FDA Accepts Axsome's NDA Resubmission for AXS-07 for Acute Migraine Treatment

6 September 2024

Axsome Therapeutics, Inc. (NASDAQ: AXSM) announced that the U.S. Food and Drug Administration (FDA) has accepted the resubmission of their New Drug Application (NDA) for AXS-07, a novel treatment for acute migraine. The FDA classified the resubmission as Class 2 and established a Prescription Drug User Fee Act (PDUFA) action goal date of January 31, 2025. 

Migraine is a significant neurological disorder marked by recurrent, often severe and disabling headaches, frequently accompanied by nausea and sensitivity to light and sound. In the United States, around 39 million people suffer from migraines, making it the leading cause of disability among neurological conditions, as reported by the American Migraine Foundation. Surveys reveal that over 70% of migraine sufferers are dissatisfied with their current treatments, seeking faster, more consistent relief with fewer symptom recurrences. 

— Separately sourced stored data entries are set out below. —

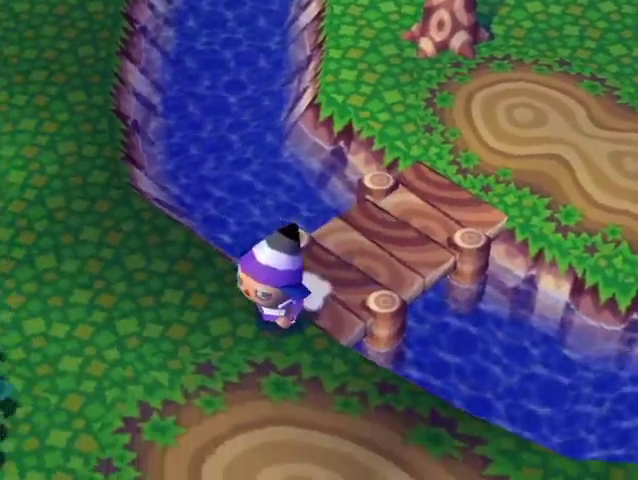
{"buttons": ["L1"], "left_stick": "down", "right_stick": "center", "events": [[300, "left_stick", "down"]]}
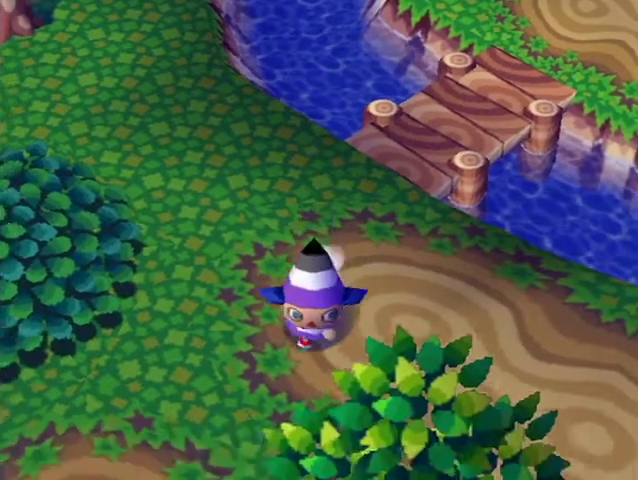
{"buttons": ["L1"], "left_stick": "down", "right_stick": "center", "events": []}
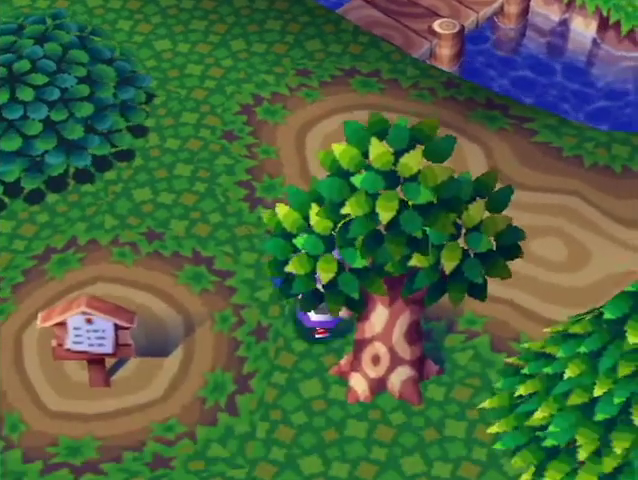
{"buttons": ["L1"], "left_stick": "down", "right_stick": "center", "events": []}
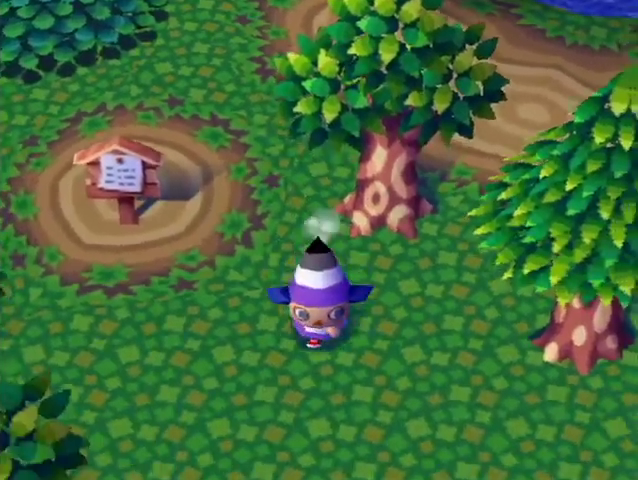
{"buttons": ["L1"], "left_stick": "down", "right_stick": "center", "events": []}
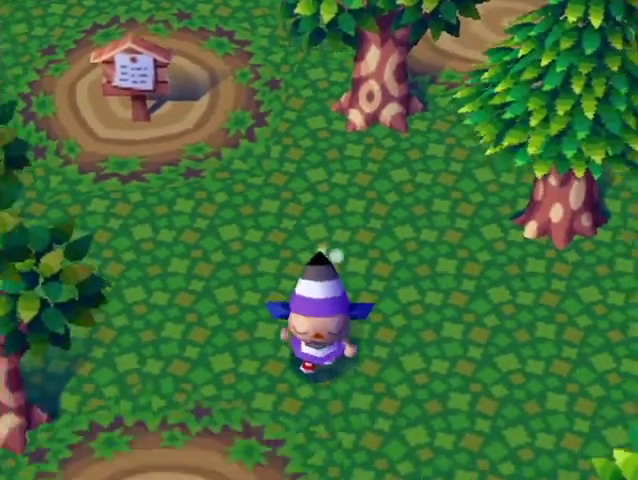
{"buttons": ["L1"], "left_stick": "down", "right_stick": "center", "events": []}
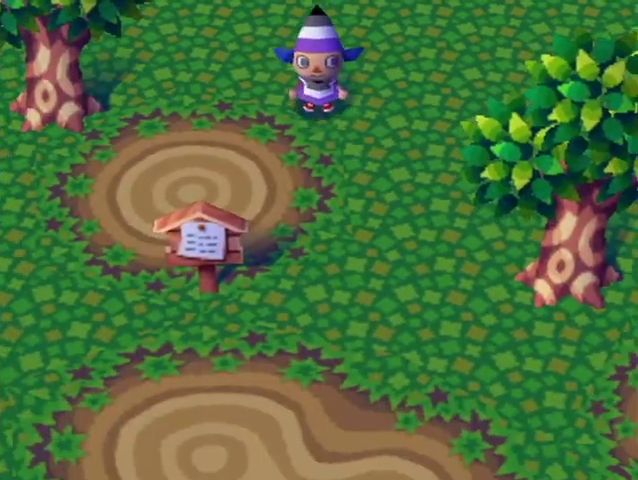
{"buttons": ["L1"], "left_stick": "down-right", "right_stick": "center", "events": [[400, "left_stick", "down-right"]]}
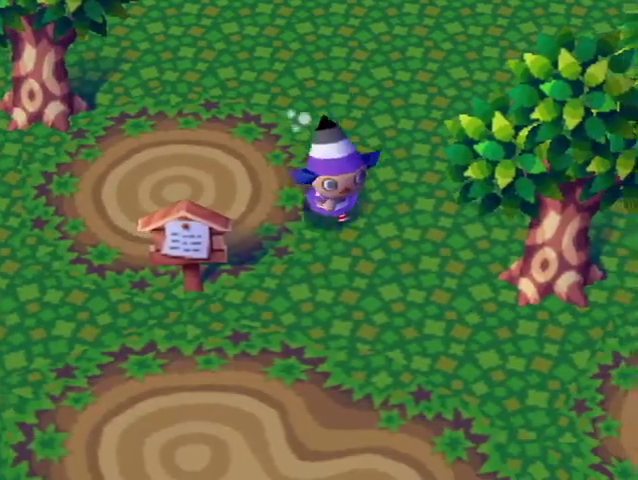
{"buttons": ["L1"], "left_stick": "down-right", "right_stick": "center", "events": []}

AXS-07 is an innovative, oral medication designed for rapid and consistent migraine relief. It combines MoSEIC™ meloxicam and rizatriptan. Meloxicam, enhanced by Axsome’s proprietary MoSEIC technology, allows for quick absorption while maintaining a prolonged half-life. It functions as a COX-2 preferential non-steroidal anti-inflammatory drug. Rizatriptan, on the other hand, is a 5-HT1B/1D receptor agonist. Together, these compounds aim to provide quick and sustained relief from migraine symptoms while minimizing recurrence. AXS-07 is safeguarded by over 200 issued patents in the U.S. and internationally, ensuring protection until at least 2038. Currently, AXS-07 has not received FDA approval.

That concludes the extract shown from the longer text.